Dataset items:

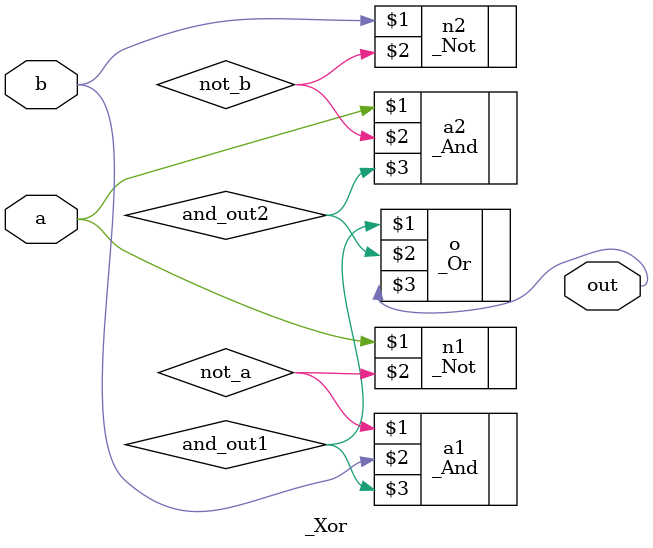
<source format=v>
module _Xor(
    input a, b,
    output out
);
    wire not_a, not_b;

    _Not n1(a, not_a);
    _Not n2(b, not_b);

    wire and_out1, and_out2;
    _And a1(not_a, b, and_out1);
    _And a2(a, not_b, and_out2);

    _Or o(and_out1, and_out2, out);
endmodule
</source>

Exercise details -> All lines from the one that contains "wire and_out1, and_out2;" to the end of the records above are to be copied exactly; leave out the rest.

Answer for the task ->
    wire and_out1, and_out2;
    _And a1(not_a, b, and_out1);
    _And a2(a, not_b, and_out2);

    _Or o(and_out1, and_out2, out);
endmodule
</source>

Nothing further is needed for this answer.